● **WHAT TO PRODUCE**: Word for word, copy the lines beginning at the one with "our emails and may change your" and ending at the last line below; pictures stay out.

Extracted page text data:
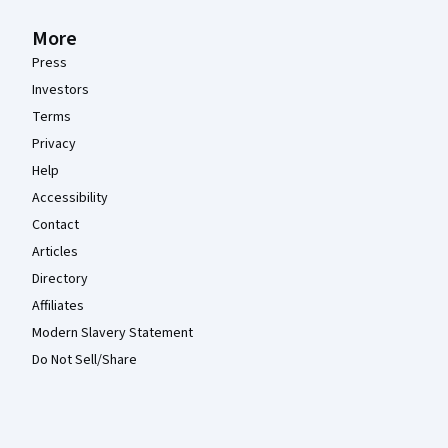
More
Press
Investors
Terms
Privacy
Help
Accessibility
Contact
Articles
Directory
Affiliates
Modern Slavery Statement
Do Not Sell/Share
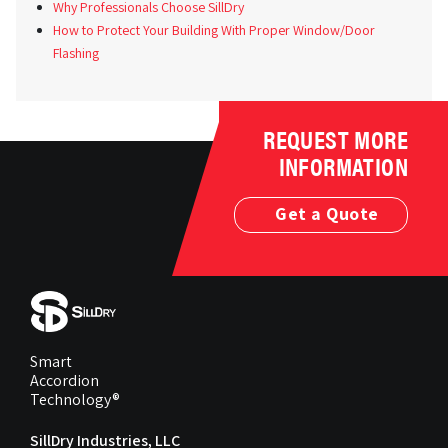
Why Professionals Choose SillDry
How to Protect Your Building With Proper Window/Door
Flashing
REQUEST MORE
INFORMATION
Get a Quote
Smart
Accordion
Technology®
SillDry Industries, LLC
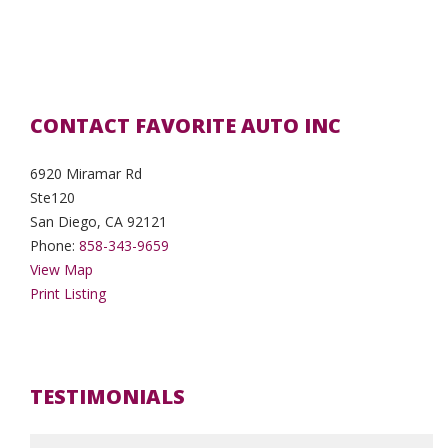
CONTACT FAVORITE AUTO INC
6920 Miramar Rd
Ste120
San Diego, CA 92121
Phone:
858-343-9659
View Map
Print Listing
TESTIMONIALS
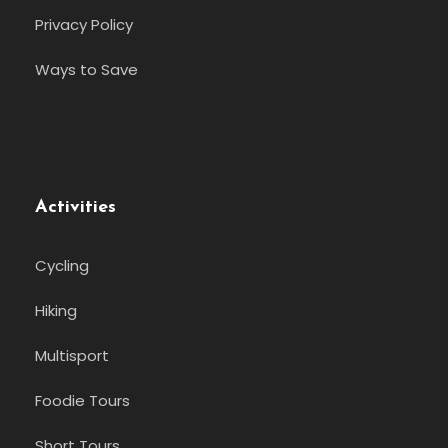
Privacy Policy
Ways to Save
Activities
Cycling
Hiking
Multisport
Foodie Tours
Short Tours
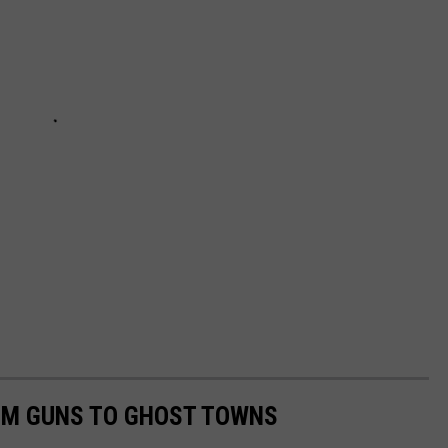
OM GUNS TO GHOST TOWNS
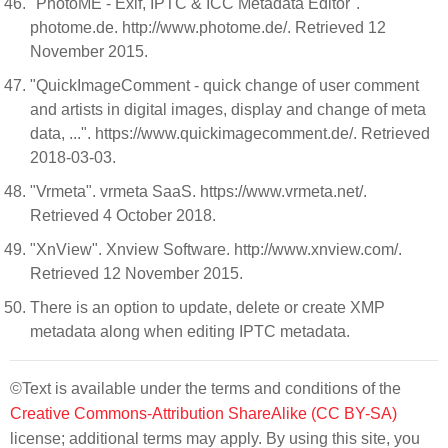
"PhotoME - Exif, IPTC & ICC Metadata Editor".
photome.de. http://www.photome.de/. Retrieved 12
November 2015.
"QuickImageComment - quick change of user comment
and artists in digital images, display and change of meta
data, ...". https://www.quickimagecomment.de/. Retrieved
2018-03-03.
"Vrmeta". vrmeta SaaS. https://www.vrmeta.net/.
Retrieved 4 October 2018.
"XnView". Xnview Software. http://www.xnview.com/.
Retrieved 12 November 2015.
There is an option to update, delete or create XMP
metadata along when editing IPTC metadata.
©Text is available under the terms and conditions of the
Creative Commons-Attribution ShareAlike (CC BY-SA)
license; additional terms may apply. By using this site, you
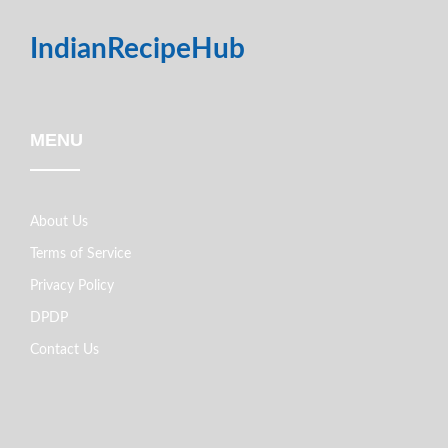
IndianRecipeHub
MENU
About Us
Terms of Service
Privacy Policy
DPDP
Contact Us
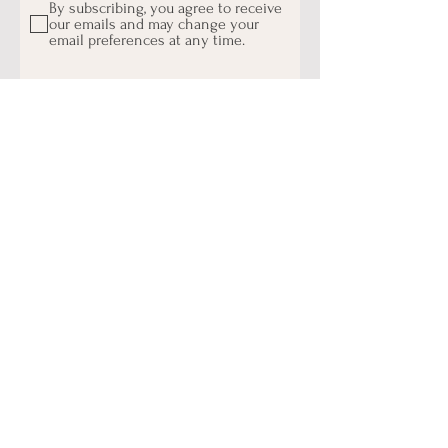
By subscribing, you agree to receive
our emails and may change your
email preferences at any time.
Subscribe
- Connect With Us On
Instagram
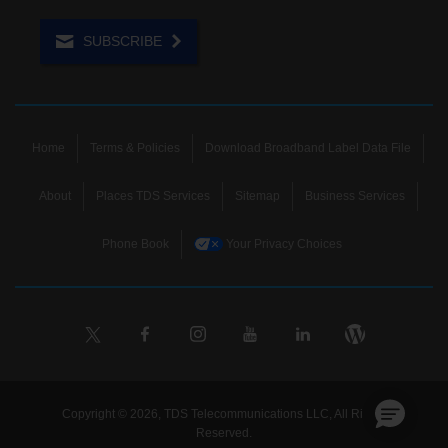
SUBSCRIBE
Home
Terms & Policies
Download Broadband Label Data File
About
Places TDS Services
Sitemap
Business Services
Phone Book
Your Privacy Choices
Copyright © 2026, TDS Telecommunications LLC, All Rights
Reserved.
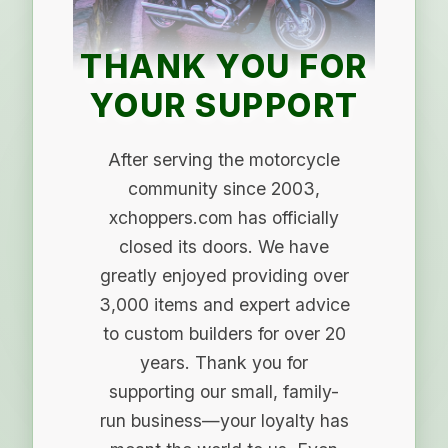
THANK YOU FOR
YOUR SUPPORT
After serving the motorcycle
community since 2003,
xchoppers.com has officially
closed its doors. We have
greatly enjoyed providing over
3,000 items and expert advice
to custom builders for over 20
years. Thank you for
supporting our small, family-
run business—your loyalty has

● **OUTPUT FOR THIS EXERCISE**:
our emails and may change your
email preferences at any time.
Subscribe
- Connect With Us On
Instagram
SUBSCRIBE
Home
Terms & Policies
Download Broadband Label Data File
About
Places TDS Services
Sitemap
Business Services
Phone Book
Your Privacy Choices
Copyright © 2026, TDS Telecommunications LLC, All Rights
Reserved.
THANK YOU FOR
YOUR SUPPORT
After serving the motorcycle
community since 2003,
xchoppers.com has officially
closed its doors. We have
greatly enjoyed providing over
3,000 items and expert advice
to custom builders for over 20
years. Thank you for
supporting our small, family-
run business—your loyalty has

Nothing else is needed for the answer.